» **Exercise instructions**:
Look through the entries below, please, and copy every line with the word "aleg".

» **Records from a dataset**:
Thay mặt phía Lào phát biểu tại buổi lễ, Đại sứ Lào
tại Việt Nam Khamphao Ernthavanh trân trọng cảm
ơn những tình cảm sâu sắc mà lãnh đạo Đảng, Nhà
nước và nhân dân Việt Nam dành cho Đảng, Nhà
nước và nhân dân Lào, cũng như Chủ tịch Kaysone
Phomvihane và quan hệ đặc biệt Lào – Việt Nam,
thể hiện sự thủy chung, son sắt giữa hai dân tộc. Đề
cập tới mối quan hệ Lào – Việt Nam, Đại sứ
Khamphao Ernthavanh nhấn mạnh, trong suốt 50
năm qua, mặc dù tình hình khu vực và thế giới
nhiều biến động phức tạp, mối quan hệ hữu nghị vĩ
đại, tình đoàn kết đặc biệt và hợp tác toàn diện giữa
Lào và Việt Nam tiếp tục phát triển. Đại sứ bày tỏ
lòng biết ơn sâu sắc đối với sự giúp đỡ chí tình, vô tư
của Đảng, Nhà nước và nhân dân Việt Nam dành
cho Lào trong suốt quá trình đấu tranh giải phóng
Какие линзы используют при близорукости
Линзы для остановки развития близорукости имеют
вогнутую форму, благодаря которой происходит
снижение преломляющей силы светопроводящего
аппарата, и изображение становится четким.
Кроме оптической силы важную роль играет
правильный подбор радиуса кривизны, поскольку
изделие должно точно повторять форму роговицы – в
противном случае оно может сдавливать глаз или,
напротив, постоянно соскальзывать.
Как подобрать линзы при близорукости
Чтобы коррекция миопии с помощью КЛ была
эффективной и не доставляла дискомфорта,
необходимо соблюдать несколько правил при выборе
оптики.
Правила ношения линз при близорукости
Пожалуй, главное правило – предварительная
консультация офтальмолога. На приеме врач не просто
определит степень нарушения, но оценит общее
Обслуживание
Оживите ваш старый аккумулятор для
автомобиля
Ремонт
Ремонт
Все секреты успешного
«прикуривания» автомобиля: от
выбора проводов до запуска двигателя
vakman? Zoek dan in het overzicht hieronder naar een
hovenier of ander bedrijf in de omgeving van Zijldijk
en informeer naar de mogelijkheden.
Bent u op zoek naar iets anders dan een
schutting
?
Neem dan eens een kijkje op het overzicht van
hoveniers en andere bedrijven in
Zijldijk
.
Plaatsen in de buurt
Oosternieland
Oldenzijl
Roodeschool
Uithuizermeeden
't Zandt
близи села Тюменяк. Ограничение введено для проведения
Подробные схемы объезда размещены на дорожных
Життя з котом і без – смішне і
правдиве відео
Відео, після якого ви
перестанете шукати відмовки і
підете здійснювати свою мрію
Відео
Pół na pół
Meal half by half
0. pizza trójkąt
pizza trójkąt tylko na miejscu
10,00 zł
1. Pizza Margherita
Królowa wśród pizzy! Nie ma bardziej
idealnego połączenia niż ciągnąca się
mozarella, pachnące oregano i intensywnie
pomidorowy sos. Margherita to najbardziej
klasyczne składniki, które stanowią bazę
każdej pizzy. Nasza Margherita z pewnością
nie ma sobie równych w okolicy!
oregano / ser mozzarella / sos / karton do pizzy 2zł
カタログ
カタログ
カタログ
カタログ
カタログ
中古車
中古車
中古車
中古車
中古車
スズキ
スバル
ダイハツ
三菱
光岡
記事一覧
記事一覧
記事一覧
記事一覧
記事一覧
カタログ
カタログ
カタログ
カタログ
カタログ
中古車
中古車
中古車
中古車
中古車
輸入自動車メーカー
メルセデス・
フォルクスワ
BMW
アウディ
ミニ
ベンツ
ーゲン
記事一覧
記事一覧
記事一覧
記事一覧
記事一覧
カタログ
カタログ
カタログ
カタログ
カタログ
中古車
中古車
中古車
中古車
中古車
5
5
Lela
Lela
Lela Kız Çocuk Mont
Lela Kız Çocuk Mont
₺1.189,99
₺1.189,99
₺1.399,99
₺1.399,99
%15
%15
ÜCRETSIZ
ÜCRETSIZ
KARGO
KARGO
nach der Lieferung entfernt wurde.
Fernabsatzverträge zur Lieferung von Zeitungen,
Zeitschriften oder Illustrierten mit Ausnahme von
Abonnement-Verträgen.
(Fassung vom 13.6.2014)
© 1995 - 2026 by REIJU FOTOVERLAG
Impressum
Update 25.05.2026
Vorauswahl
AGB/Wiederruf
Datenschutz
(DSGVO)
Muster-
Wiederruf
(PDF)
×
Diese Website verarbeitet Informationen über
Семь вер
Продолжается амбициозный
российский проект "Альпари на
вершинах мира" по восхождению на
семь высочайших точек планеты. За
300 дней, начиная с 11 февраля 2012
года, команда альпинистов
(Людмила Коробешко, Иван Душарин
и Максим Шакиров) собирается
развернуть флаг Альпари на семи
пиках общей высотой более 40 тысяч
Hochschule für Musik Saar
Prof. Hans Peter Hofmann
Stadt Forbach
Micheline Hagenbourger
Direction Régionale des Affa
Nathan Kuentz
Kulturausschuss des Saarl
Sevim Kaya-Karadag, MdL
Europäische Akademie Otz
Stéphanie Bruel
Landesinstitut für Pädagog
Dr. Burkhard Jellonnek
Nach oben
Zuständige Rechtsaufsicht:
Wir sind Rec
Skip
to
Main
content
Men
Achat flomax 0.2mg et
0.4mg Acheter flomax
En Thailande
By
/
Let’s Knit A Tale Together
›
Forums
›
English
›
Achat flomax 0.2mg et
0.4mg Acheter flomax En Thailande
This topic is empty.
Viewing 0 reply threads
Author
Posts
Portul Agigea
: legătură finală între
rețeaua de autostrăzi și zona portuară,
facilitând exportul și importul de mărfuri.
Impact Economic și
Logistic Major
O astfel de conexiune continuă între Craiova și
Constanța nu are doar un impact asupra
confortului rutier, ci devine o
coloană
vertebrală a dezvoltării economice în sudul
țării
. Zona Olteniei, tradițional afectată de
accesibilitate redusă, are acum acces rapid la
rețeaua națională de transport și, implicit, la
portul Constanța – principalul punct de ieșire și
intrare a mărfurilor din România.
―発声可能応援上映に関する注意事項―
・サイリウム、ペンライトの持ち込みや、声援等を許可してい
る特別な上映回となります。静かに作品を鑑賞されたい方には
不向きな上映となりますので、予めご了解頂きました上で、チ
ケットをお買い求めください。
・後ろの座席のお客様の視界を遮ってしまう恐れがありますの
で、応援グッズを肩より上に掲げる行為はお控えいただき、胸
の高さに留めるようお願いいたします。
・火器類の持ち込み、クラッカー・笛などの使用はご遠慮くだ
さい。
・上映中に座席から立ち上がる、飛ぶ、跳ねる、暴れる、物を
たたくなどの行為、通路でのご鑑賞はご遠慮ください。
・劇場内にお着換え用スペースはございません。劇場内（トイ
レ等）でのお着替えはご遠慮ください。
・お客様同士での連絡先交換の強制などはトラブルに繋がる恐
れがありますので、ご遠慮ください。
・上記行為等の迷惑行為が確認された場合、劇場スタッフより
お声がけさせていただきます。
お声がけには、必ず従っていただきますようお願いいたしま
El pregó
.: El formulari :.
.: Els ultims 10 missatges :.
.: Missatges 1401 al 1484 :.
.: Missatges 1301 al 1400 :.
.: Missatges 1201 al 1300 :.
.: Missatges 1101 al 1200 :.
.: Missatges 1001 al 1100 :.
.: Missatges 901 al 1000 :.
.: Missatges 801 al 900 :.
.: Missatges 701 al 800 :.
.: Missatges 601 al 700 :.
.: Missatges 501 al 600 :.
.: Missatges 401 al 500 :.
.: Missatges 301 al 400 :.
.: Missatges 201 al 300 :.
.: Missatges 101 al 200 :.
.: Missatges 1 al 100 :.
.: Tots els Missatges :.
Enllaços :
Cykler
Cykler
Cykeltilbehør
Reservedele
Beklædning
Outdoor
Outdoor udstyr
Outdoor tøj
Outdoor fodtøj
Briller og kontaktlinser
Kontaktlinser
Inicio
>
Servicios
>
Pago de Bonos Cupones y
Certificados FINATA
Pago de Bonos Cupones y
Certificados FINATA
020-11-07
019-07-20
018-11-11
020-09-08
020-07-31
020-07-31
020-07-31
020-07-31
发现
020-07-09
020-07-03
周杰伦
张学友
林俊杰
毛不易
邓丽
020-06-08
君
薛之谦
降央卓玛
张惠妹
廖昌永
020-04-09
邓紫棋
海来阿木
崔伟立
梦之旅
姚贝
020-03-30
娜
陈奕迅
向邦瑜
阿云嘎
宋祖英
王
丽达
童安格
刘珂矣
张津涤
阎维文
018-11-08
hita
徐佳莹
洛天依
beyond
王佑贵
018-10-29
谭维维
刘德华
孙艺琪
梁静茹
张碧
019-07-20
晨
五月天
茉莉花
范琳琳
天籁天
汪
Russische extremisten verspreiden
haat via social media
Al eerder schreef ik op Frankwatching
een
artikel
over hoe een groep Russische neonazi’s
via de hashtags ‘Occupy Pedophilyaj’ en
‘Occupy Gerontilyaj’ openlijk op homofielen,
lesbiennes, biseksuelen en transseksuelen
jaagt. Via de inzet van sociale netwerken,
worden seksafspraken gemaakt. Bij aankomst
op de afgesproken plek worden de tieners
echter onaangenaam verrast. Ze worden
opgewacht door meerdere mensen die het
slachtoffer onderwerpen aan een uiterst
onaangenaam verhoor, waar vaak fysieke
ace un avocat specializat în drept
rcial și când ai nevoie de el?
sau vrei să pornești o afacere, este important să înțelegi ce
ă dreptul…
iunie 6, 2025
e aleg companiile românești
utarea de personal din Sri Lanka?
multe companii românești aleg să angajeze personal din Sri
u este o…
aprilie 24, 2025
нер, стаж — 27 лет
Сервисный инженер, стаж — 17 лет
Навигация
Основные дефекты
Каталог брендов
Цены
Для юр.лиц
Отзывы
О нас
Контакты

» **Answer to the exercise**:
e aleg companiile românești
multe companii românești aleg să angajeze personal din Sri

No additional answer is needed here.